▸ TO-DO ITEM: Whatever the records say, give every one of them again exactly.

=== Section Start ===

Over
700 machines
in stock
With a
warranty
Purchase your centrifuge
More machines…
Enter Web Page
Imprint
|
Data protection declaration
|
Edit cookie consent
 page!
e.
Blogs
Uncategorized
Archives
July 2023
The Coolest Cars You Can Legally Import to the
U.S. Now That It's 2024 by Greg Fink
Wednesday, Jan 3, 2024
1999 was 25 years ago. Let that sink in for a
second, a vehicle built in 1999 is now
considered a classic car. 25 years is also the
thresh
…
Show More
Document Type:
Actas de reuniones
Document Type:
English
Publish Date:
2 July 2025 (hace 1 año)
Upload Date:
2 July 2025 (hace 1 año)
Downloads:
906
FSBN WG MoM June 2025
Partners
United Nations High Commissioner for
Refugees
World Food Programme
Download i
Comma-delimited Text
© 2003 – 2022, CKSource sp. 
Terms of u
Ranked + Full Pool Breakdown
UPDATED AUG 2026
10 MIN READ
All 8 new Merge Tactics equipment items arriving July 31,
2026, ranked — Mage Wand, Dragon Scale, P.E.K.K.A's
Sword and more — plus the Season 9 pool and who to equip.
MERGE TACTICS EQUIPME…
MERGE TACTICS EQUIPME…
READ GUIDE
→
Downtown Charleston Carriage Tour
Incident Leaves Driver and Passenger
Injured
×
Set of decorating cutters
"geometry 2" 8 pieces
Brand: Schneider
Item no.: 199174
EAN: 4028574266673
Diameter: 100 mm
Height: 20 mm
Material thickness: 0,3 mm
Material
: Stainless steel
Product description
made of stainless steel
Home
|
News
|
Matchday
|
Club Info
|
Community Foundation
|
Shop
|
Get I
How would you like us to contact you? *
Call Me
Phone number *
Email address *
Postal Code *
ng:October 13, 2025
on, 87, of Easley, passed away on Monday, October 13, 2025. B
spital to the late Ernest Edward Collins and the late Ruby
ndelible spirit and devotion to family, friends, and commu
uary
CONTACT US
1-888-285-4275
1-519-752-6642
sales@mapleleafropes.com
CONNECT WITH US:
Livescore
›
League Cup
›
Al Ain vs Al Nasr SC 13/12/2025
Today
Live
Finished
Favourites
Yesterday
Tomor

=== Section End ===

▸ TASK ANSWER:
Over
700 machines
in stock
With a
warranty
Purchase your centrifuge
More machines…
Enter Web Page
Imprint
|
Data protection declaration
|
Edit cookie consent
 page!
e.
Blogs
Uncategorized
Archives
July 2023
The Coolest Cars You Can Legally Import to the
U.S. Now That It's 2024 by Greg Fink
Wednesday, Jan 3, 2024
1999 was 25 years ago. Let that sink in for a
second, a vehicle built in 1999 is now
considered a classic car. 25 years is also the
thresh
…
Show More
Document Type:
Actas de reuniones
Document Type:
English
Publish Date:
2 July 2025 (hace 1 año)
Upload Date:
2 July 2025 (hace 1 año)
Downloads:
906
FSBN WG MoM June 2025
Partners
United Nations High Commissioner for
Refugees
World Food Programme
Download i
Comma-delimited Text
© 2003 – 2022, CKSource sp. 
Terms of u
Ranked + Full Pool Breakdown
UPDATED AUG 2026
10 MIN READ
All 8 new Merge Tactics equipment items arriving July 31,
2026, ranked — Mage Wand, Dragon Scale, P.E.K.K.A's
Sword and more — plus the Season 9 pool and who to equip.
MERGE TACTICS EQUIPME…
MERGE TACTICS EQUIPME…
READ GUIDE
→
Downtown Charleston Carriage Tour
Incident Leaves Driver and Passenger
Injured
×
Set of decorating cutters
"geometry 2" 8 pieces
Brand: Schneider
Item no.: 199174
EAN: 4028574266673
Diameter: 100 mm
Height: 20 mm
Material thickness: 0,3 mm
Material
: Stainless steel
Product description
made of stainless steel
Home
|
News
|
Matchday
|
Club Info
|
Community Foundation
|
Shop
|
Get I
How would you like us to contact you? *
Call Me
Phone number *
Email address *
Postal Code *
ng:October 13, 2025
on, 87, of Easley, passed away on Monday, October 13, 2025. B
spital to the late Ernest Edward Collins and the late Ruby
ndelible spirit and devotion to family, friends, and commu
uary
CONTACT US
1-888-285-4275
1-519-752-6642
sales@mapleleafropes.com
CONNECT WITH US:
Livescore
›
League Cup
›
Al Ain vs Al Nasr SC 13/12/2025
Today
Live
Finished
Favourites
Yesterday
Tomor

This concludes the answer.